Components of the mixture
Parts by weight
Nutrient in the mixture
Urea (46%N) 2 13%N
Rock phosphate ( 28 % P2O5) 2 8% P2O5
Muriate of potash (K2O) 3 25% K2O
Kieserite (24%MgO) 1/3 1% MgO

Rate of fertilizer application:


Maha Season

(mixture g/plant.)

Yala Season

(mixture g/plant.)

1 120 120
2 250 250
3 375 375
4 500 500
5 625 625
6 750 750
7 875 875
8 1000 1000
9 1125 1125
10 yr. onwards 1250 1250

Crop Protection


No serious diseases and pests have been reported in Sri Lanka

No serious pest and diseases have been reported in Sri Lanka except wilting of nursery plants in large proportions. The incidence of wilting can be controlled by controlling shade and water application. Leaf spotting due to Pestalots sp. and Collectotrichum sp is fairly common in nurseries and during wet weather, but do not seem to have any serious effects.

Harvesting and Post Harvest practices

The right stage of harvesting clove buds is when flower petals change their colour from olive green to yellow pink. Clusters of flowers are harvested together with the stalks. The harvesting season commences usually in December and extends up to the end of April depending upon the locality.
The average yield of dry cloves in Sri Lanka is about 250kg/ha.Under good management conditions a yield of abut 850kg/ha can be obtained.
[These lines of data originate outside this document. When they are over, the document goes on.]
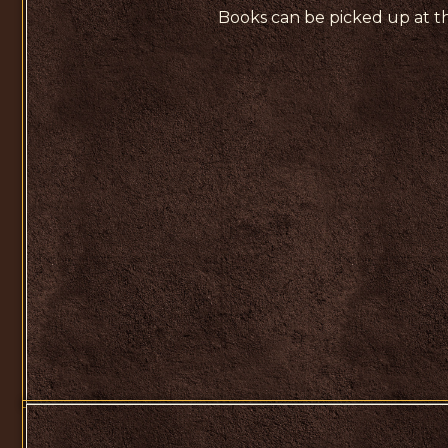
Books can be picked up at th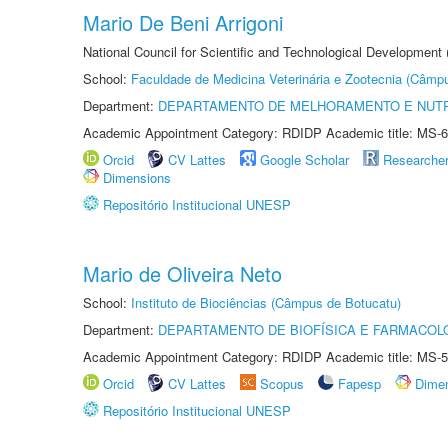
Mario De Beni Arrigoni
National Council for Scientific and Technological Development
School:
Faculdade de Medicina Veterinária e Zootecnia (Câmp
Department:
DEPARTAMENTO DE MELHORAMENTO E NUTR
Academic Appointment Category: RDIDP Academic title: MS-6
Orcid
CV Lattes
Google Scholar
Researche
Dimensions
Repositório Institucional UNESP
Mario de Oliveira Neto
School:
Instituto de Biociências (Câmpus de Botucatu)
Department:
DEPARTAMENTO DE BIOFÍSICA E FARMACOL
Academic Appointment Category: RDIDP Academic title: MS-5
Orcid
CV Lattes
Scopus
Fapesp
Dime
Repositório Institucional UNESP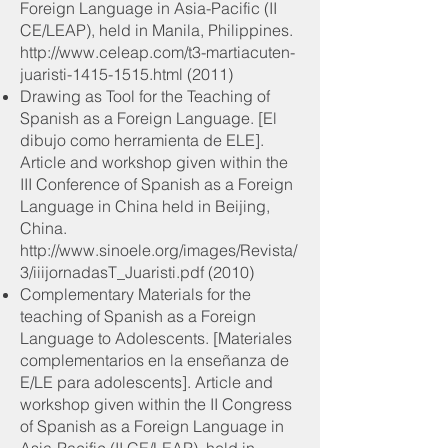
Foreign Language in Asia-Pacific (II
CE/LEAP), held in Manila, Philippines.
http://www.celeap.com/t3-martiacuten-
juaristi-1415-1515.html
(2011)
Drawing as Tool for the Teaching of
Spanish as a Foreign Language. [El
dibujo como herramienta de ELE].
Article and workshop given within the
III Conference of Spanish as a Foreign
Language in China held in Beijing,
China.
http://www.sinoele.org/images/Revista/
3/iiijornadasT_Juaristi.pdf
(2010)
Complementary Materials for the
teaching of Spanish as a Foreign
Language to Adolescents. [Materiales
complementarios en la enseñanza de
E/LE para adolescents]. Article and
workshop given within the II Congress
of Spanish as a Foreign Language in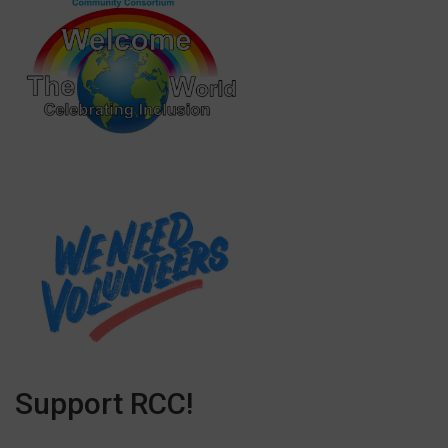
Support RCC!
The flower buds should be detached from the stalks and both buds and stalks are dried in sun or artificial drier until they become dark brown and hard. Well dried good quality cloves are in golden brown color and badly dried cloves are soft and pale brown with a whitish mealy appearance which are known as “khuker” cloves. Green clove buds of the right stage give about 30% dry cloves. Well dried cloves (8-10% moisture) can be stored in gunny bags without damage by fungus and insects for 1 or 2 years.


Standard quality specifications

The specifications given by the Sri Lanka Slandered Institute is as follows.




Gr.2 Gr.3
Khuker cloves max. % by mass. 3 5 10
Cloves below 10mm length max % by mass 15 25 N.A
Extraneous matter max % by mass 1 2 3
Moisture max. % by mass 12 12 14


Medicinal and Chemical Properties

Eugenol comprises 72-90% of the essential oil extracted from cloves and the compound is most responsible for the aroma of cloves. Other important essential oil constituents of clove oil include acetyl eugenol, beta-caryophyllene and vanillin, crategolic acid, gallotannic acid, methyl salicylate, eugenin, kaempferol, rhammentin, eugenitin, oleanolic acid, sigmasterol and campesterol.

Clove is used in Indian Ayurvedic medicine, Chinese medicine, western herbalism and in the dentistry, where the essential oil is traditionally used as an anodyne (painkiller) for dental emergencies. Cloves have carminative effect to increase hydrochloric acid in the stomach and to improve peristalsis. Clove oil is used in various skin disorders like acne, pimples etc. and also used in skin burns , skin irritation and sensitiveness of skin.